**Task prompt**
Restate each of the lines given below, word for word.

**Provided information**

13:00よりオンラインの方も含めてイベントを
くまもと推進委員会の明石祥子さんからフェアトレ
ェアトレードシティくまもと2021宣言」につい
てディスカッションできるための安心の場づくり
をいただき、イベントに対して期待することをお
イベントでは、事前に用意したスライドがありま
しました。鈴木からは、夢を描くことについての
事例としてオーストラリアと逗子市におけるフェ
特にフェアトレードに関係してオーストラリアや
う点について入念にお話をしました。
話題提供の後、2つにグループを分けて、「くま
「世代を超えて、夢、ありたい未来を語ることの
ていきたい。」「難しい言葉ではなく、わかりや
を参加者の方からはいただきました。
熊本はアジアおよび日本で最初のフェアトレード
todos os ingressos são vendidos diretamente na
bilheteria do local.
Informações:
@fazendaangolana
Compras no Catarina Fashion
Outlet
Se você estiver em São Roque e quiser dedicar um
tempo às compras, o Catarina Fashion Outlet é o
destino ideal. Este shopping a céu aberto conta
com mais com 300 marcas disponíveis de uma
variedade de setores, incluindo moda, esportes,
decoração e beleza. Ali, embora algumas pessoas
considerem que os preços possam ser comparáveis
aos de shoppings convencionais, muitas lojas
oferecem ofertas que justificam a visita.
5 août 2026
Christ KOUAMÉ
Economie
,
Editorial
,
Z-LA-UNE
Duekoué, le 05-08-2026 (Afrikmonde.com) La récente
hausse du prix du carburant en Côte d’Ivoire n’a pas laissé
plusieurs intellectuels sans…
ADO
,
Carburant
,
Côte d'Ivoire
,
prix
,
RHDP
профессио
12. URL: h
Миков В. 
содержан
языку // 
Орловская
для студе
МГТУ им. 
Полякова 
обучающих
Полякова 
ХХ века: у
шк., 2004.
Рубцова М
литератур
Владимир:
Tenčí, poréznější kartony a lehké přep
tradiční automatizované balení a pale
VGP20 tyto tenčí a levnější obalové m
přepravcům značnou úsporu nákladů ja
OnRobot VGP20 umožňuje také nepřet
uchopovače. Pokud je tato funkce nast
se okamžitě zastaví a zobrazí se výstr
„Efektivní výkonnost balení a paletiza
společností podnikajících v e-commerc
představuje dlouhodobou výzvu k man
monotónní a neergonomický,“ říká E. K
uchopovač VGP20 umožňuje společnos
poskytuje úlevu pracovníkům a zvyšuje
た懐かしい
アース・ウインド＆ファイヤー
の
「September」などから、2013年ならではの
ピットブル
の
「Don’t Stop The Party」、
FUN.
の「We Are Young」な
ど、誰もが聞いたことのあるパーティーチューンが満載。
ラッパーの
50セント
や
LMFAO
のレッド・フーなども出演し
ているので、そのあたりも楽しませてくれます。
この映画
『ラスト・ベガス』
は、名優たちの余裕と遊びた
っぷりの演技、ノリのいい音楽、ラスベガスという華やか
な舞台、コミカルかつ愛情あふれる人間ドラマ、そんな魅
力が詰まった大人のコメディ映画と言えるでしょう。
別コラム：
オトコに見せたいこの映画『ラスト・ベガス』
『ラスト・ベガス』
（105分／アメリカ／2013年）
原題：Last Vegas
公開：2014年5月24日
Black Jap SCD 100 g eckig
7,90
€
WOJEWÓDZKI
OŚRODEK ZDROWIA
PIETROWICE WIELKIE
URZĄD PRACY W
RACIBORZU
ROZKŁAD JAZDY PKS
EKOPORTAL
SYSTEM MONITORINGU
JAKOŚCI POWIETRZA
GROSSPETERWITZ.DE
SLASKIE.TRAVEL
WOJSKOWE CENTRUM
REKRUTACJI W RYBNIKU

**Exercise result**
13:00よりオンラインの方も含めてイベントを
くまもと推進委員会の明石祥子さんからフェアトレ
ェアトレードシティくまもと2021宣言」につい
てディスカッションできるための安心の場づくり
をいただき、イベントに対して期待することをお
イベントでは、事前に用意したスライドがありま
しました。鈴木からは、夢を描くことについての
事例としてオーストラリアと逗子市におけるフェ
特にフェアトレードに関係してオーストラリアや
う点について入念にお話をしました。
話題提供の後、2つにグループを分けて、「くま
「世代を超えて、夢、ありたい未来を語ることの
ていきたい。」「難しい言葉ではなく、わかりや
を参加者の方からはいただきました。
熊本はアジアおよび日本で最初のフェアトレード
todos os ingressos são vendidos diretamente na
bilheteria do local.
Informações:
@fazendaangolana
Compras no Catarina Fashion
Outlet
Se você estiver em São Roque e quiser dedicar um
tempo às compras, o Catarina Fashion Outlet é o
destino ideal. Este shopping a céu aberto conta
com mais com 300 marcas disponíveis de uma
variedade de setores, incluindo moda, esportes,
decoração e beleza. Ali, embora algumas pessoas
considerem que os preços possam ser comparáveis
aos de shoppings convencionais, muitas lojas
oferecem ofertas que justificam a visita.
5 août 2026
Christ KOUAMÉ
Economie
,
Editorial
,
Z-LA-UNE
Duekoué, le 05-08-2026 (Afrikmonde.com) La récente
hausse du prix du carburant en Côte d’Ivoire n’a pas laissé
plusieurs intellectuels sans…
ADO
,
Carburant
,
Côte d'Ivoire
,
prix
,
RHDP
профессио
12. URL: h
Миков В. 
содержан
языку // 
Орловская
для студе
МГТУ им. 
Полякова 
обучающих
Полякова 
ХХ века: у
шк., 2004.
Рубцова М
литератур
Владимир:
Tenčí, poréznější kartony a lehké přep
tradiční automatizované balení a pale
VGP20 tyto tenčí a levnější obalové m
přepravcům značnou úsporu nákladů ja
OnRobot VGP20 umožňuje také nepřet
uchopovače. Pokud je tato funkce nast
se okamžitě zastaví a zobrazí se výstr
„Efektivní výkonnost balení a paletiza
společností podnikajících v e-commerc
představuje dlouhodobou výzvu k man
monotónní a neergonomický,“ říká E. K
uchopovač VGP20 umožňuje společnos
poskytuje úlevu pracovníkům a zvyšuje
た懐かしい
アース・ウインド＆ファイヤー
の
「September」などから、2013年ならではの
ピットブル
の
「Don’t Stop The Party」、
FUN.
の「We Are Young」な
ど、誰もが聞いたことのあるパーティーチューンが満載。
ラッパーの
50セント
や
LMFAO
のレッド・フーなども出演し
ているので、そのあたりも楽しませてくれます。
この映画
『ラスト・ベガス』
は、名優たちの余裕と遊びた
っぷりの演技、ノリのいい音楽、ラスベガスという華やか
な舞台、コミカルかつ愛情あふれる人間ドラマ、そんな魅
力が詰まった大人のコメディ映画と言えるでしょう。
別コラム：
オトコに見せたいこの映画『ラスト・ベガス』
『ラスト・ベガス』
（105分／アメリカ／2013年）
原題：Last Vegas
公開：2014年5月24日
Black Jap SCD 100 g eckig
7,90
€
WOJEWÓDZKI
OŚRODEK ZDROWIA
PIETROWICE WIELKIE
URZĄD PRACY W
RACIBORZU
ROZKŁAD JAZDY PKS
EKOPORTAL
SYSTEM MONITORINGU
JAKOŚCI POWIETRZA
GROSSPETERWITZ.DE
SLASKIE.TRAVEL
WOJSKOWE CENTRUM
REKRUTACJI W RYBNIKU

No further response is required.